• EXERCISE REQUIREMENTS
Carry none of the pictures over; write out the complete data exactly.

• MATERIAL TO PROCESS
((

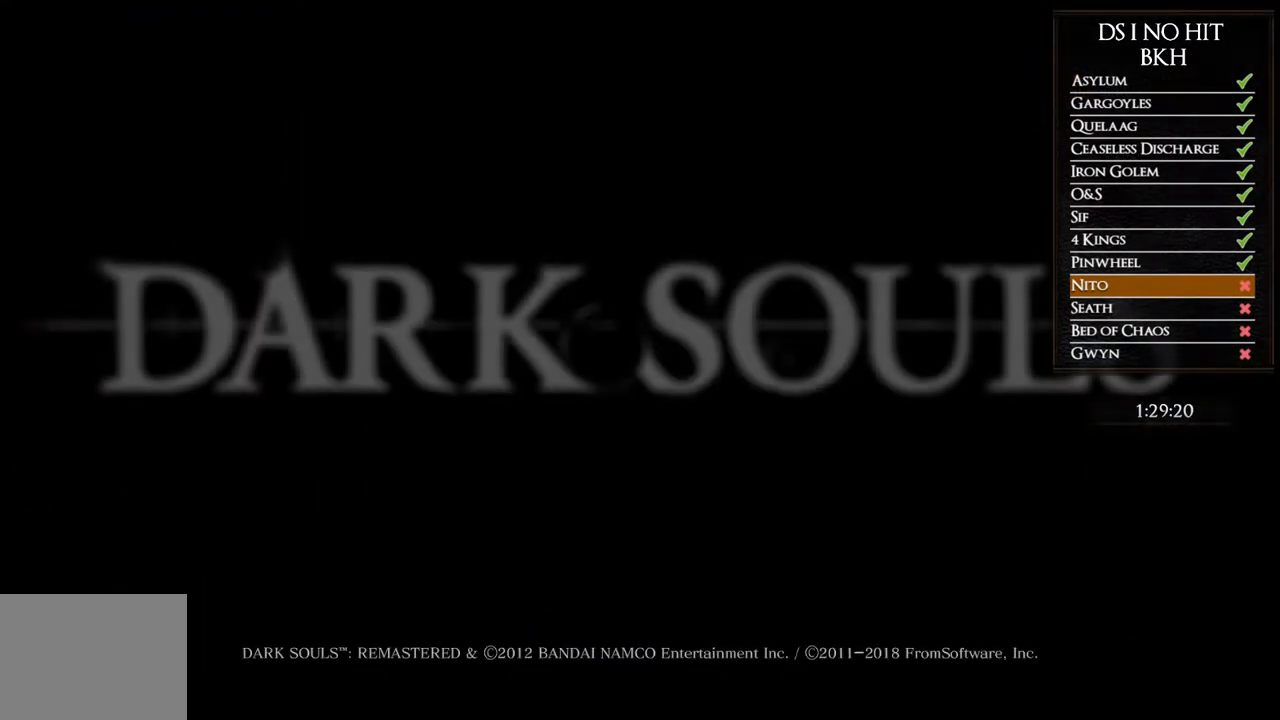
{"buttons": ["A"], "left_stick": "center", "right_stick": "center", "button_events": [[33, "A", "down"], [100, "A", "up"], [183, "A", "down"], [250, "A", "up"], [333, "A", "down"], [400, "A", "up"], [500, "A", "down"]]}
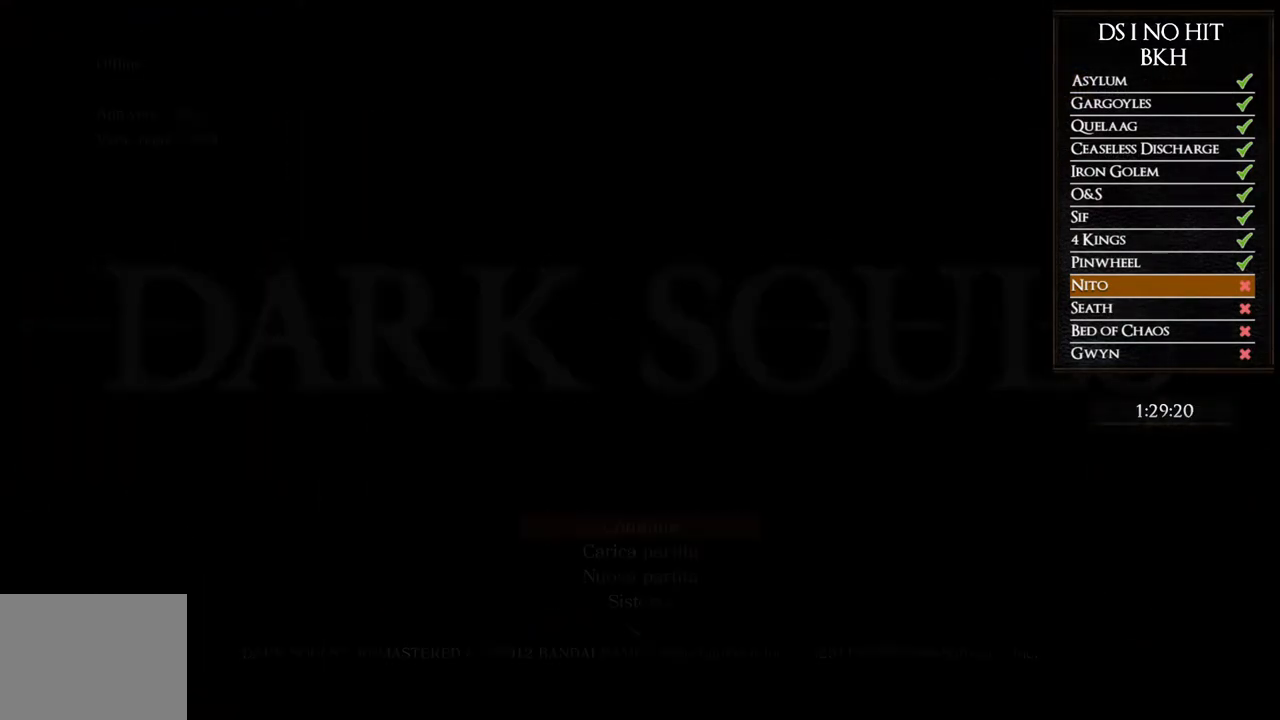
{"buttons": [], "left_stick": "center", "right_stick": "center", "button_events": [[50, "A", "up"], [133, "A", "down"], [200, "A", "up"]]}
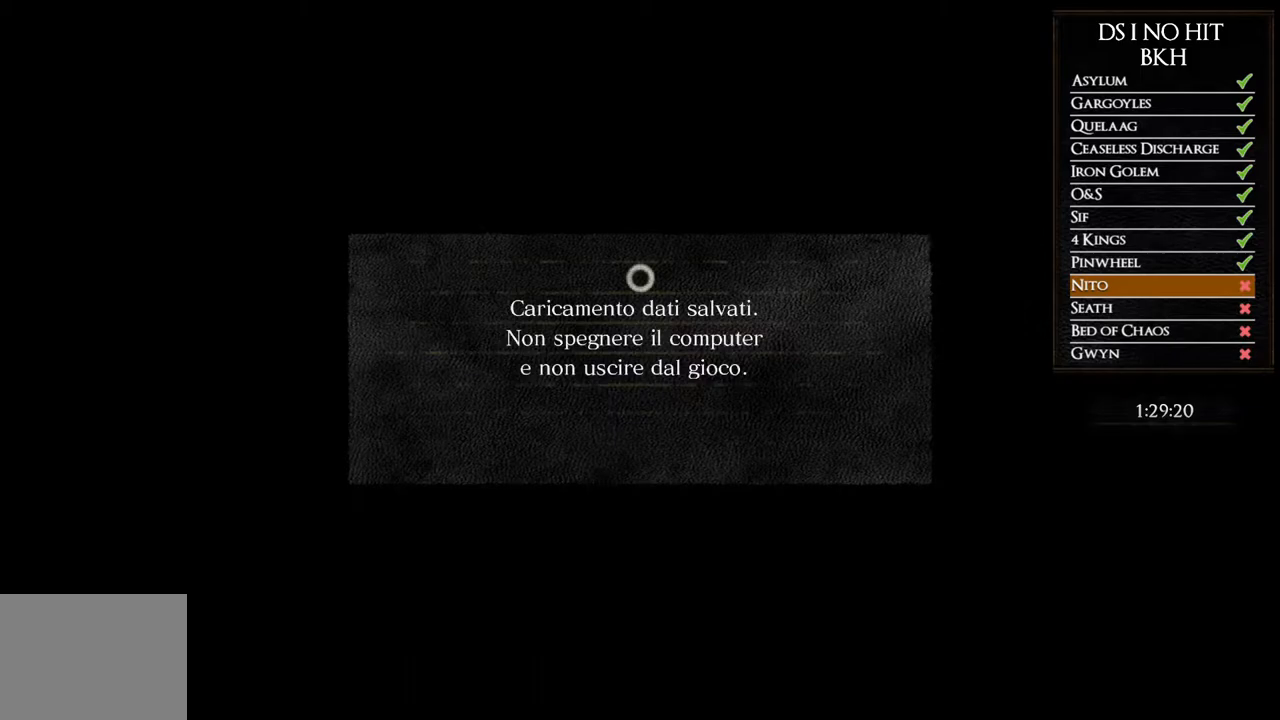
{"buttons": [], "left_stick": "center", "right_stick": "center", "button_events": []}
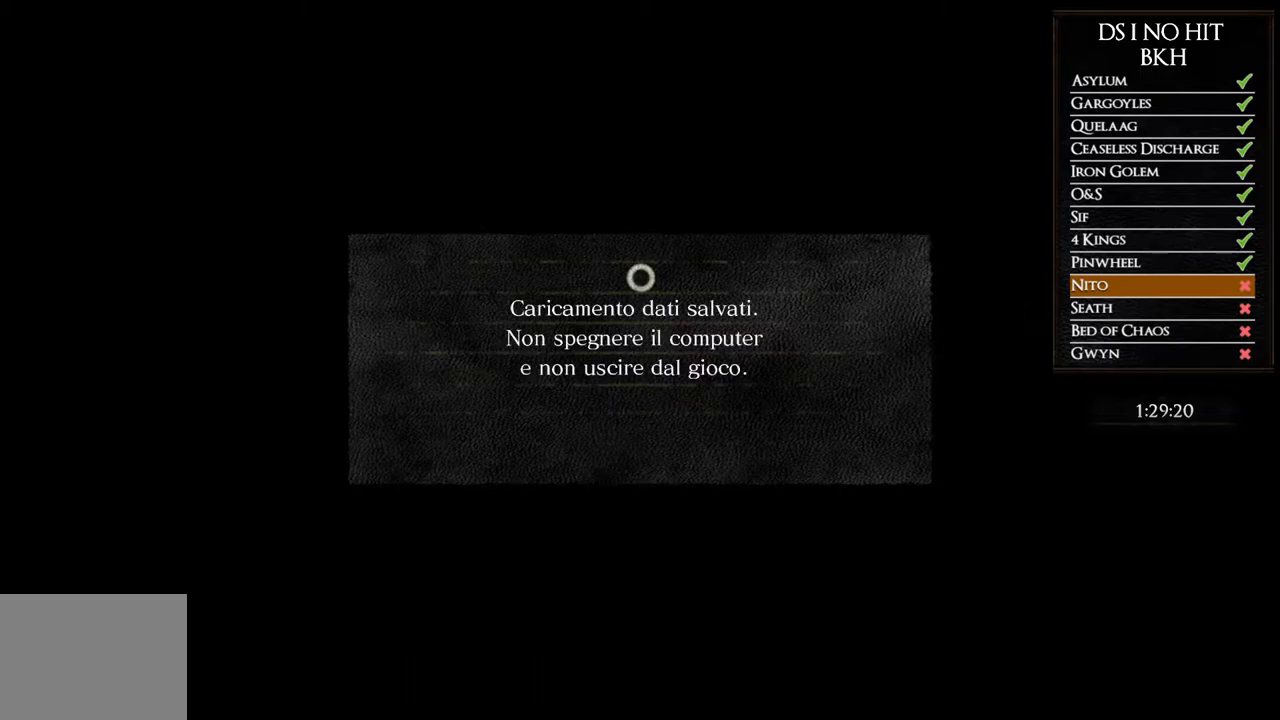
{"buttons": [], "left_stick": "center", "right_stick": "center", "button_events": []}
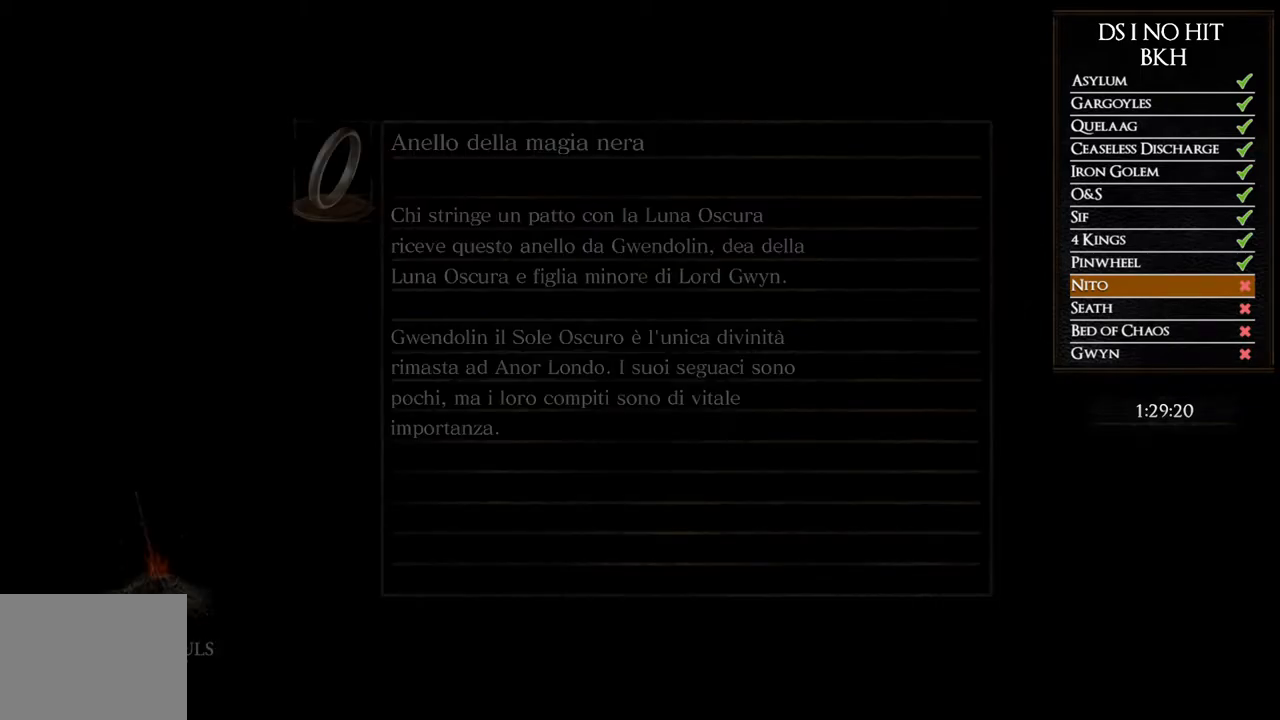
{"buttons": [], "left_stick": "center", "right_stick": "center", "button_events": []}
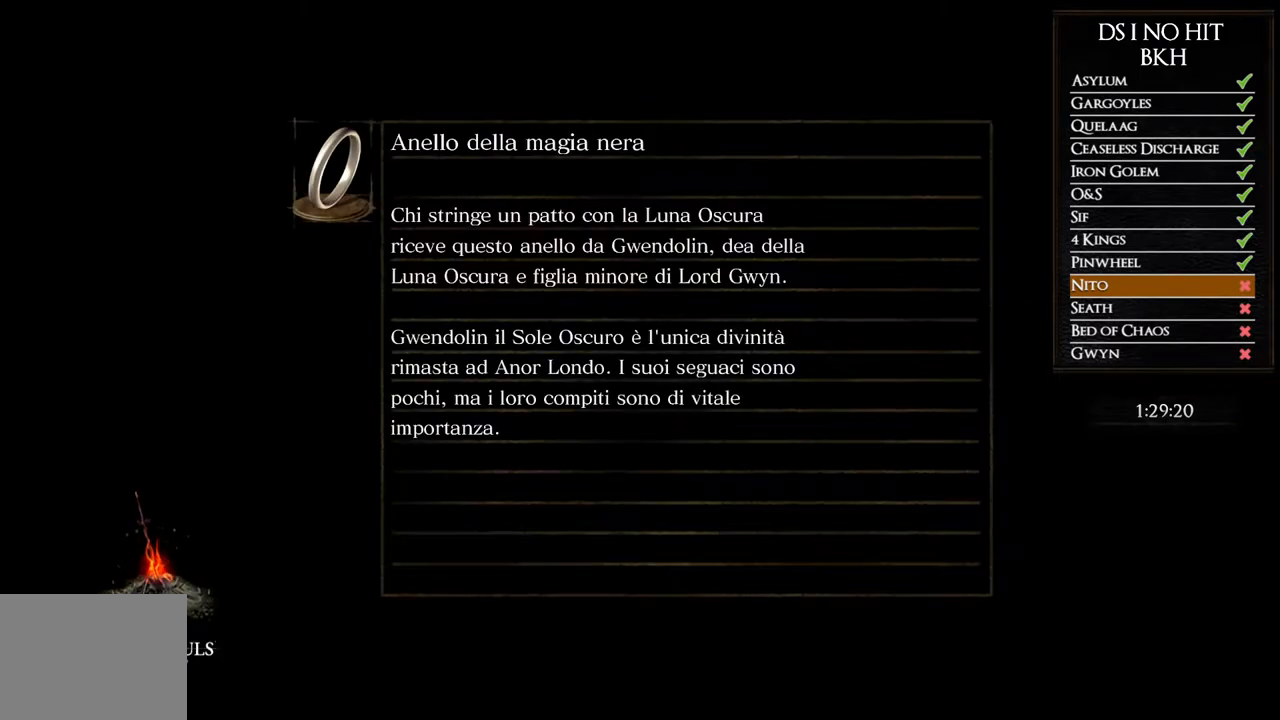
{"buttons": [], "left_stick": "center", "right_stick": "center", "button_events": []}
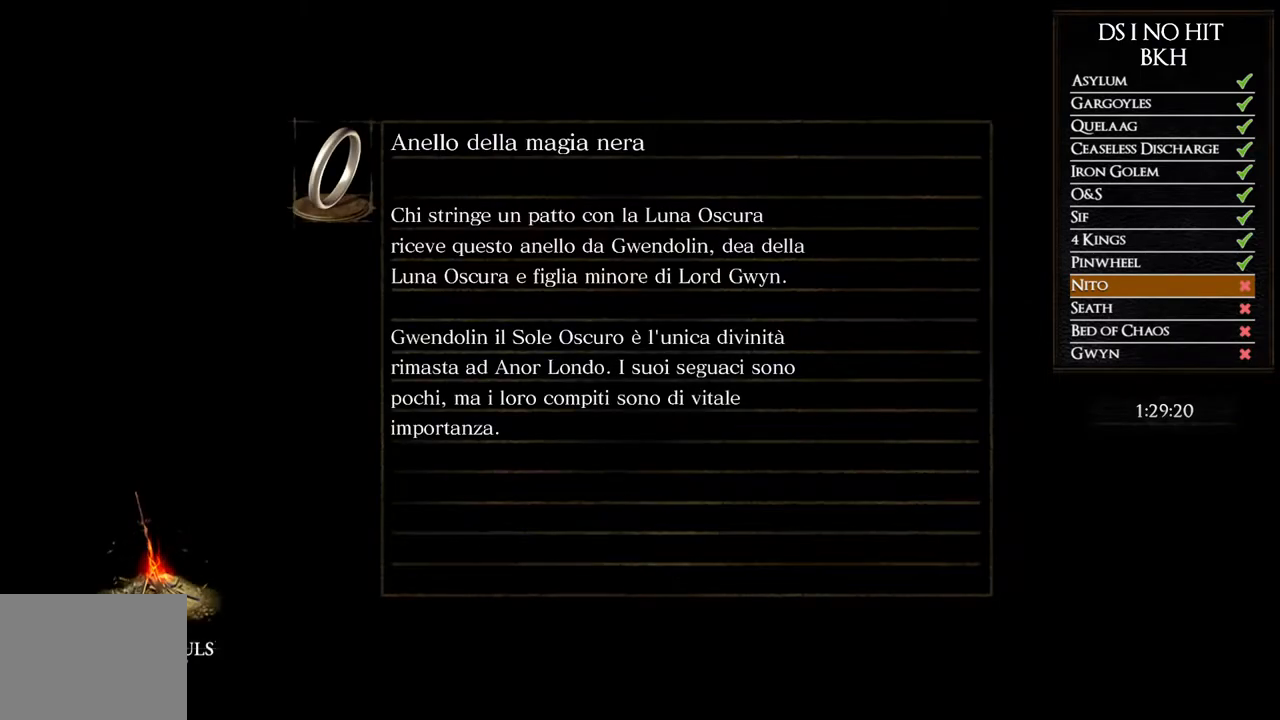
{"buttons": [], "left_stick": "center", "right_stick": "center", "button_events": []}
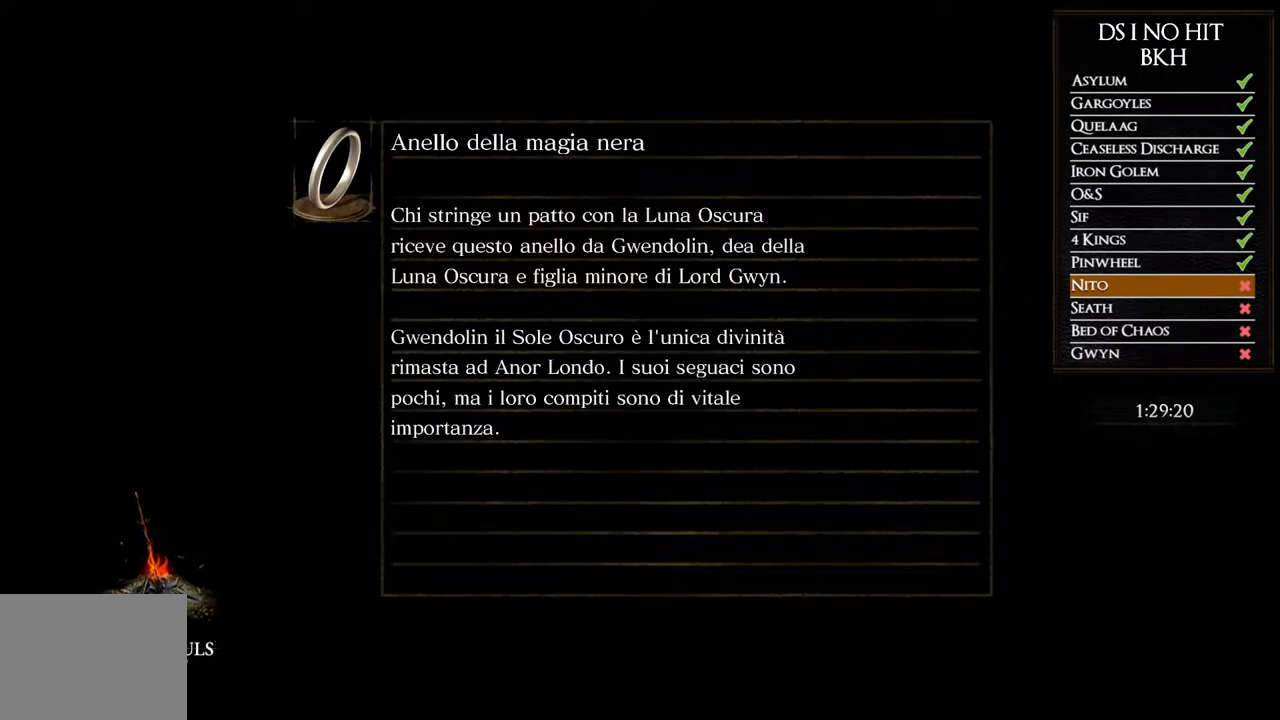
{"buttons": [], "left_stick": "center", "right_stick": "center", "button_events": []}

))

• OUTPUT OF THE TASK
{"buttons": ["A"], "left_stick": "center", "right_stick": "center", "button_events": [[33, "A", "down"], [100, "A", "up"], [183, "A", "down"], [250, "A", "up"], [333, "A", "down"], [400, "A", "up"], [500, "A", "down"]]}
{"buttons": [], "left_stick": "center", "right_stick": "center", "button_events": [[50, "A", "up"], [133, "A", "down"], [200, "A", "up"]]}
{"buttons": [], "left_stick": "center", "right_stick": "center", "button_events": []}
{"buttons": [], "left_stick": "center", "right_stick": "center", "button_events": []}
{"buttons": [], "left_stick": "center", "right_stick": "center", "button_events": []}
{"buttons": [], "left_stick": "center", "right_stick": "center", "button_events": []}
{"buttons": [], "left_stick": "center", "right_stick": "center", "button_events": []}
{"buttons": [], "left_stick": "center", "right_stick": "center", "button_events": []}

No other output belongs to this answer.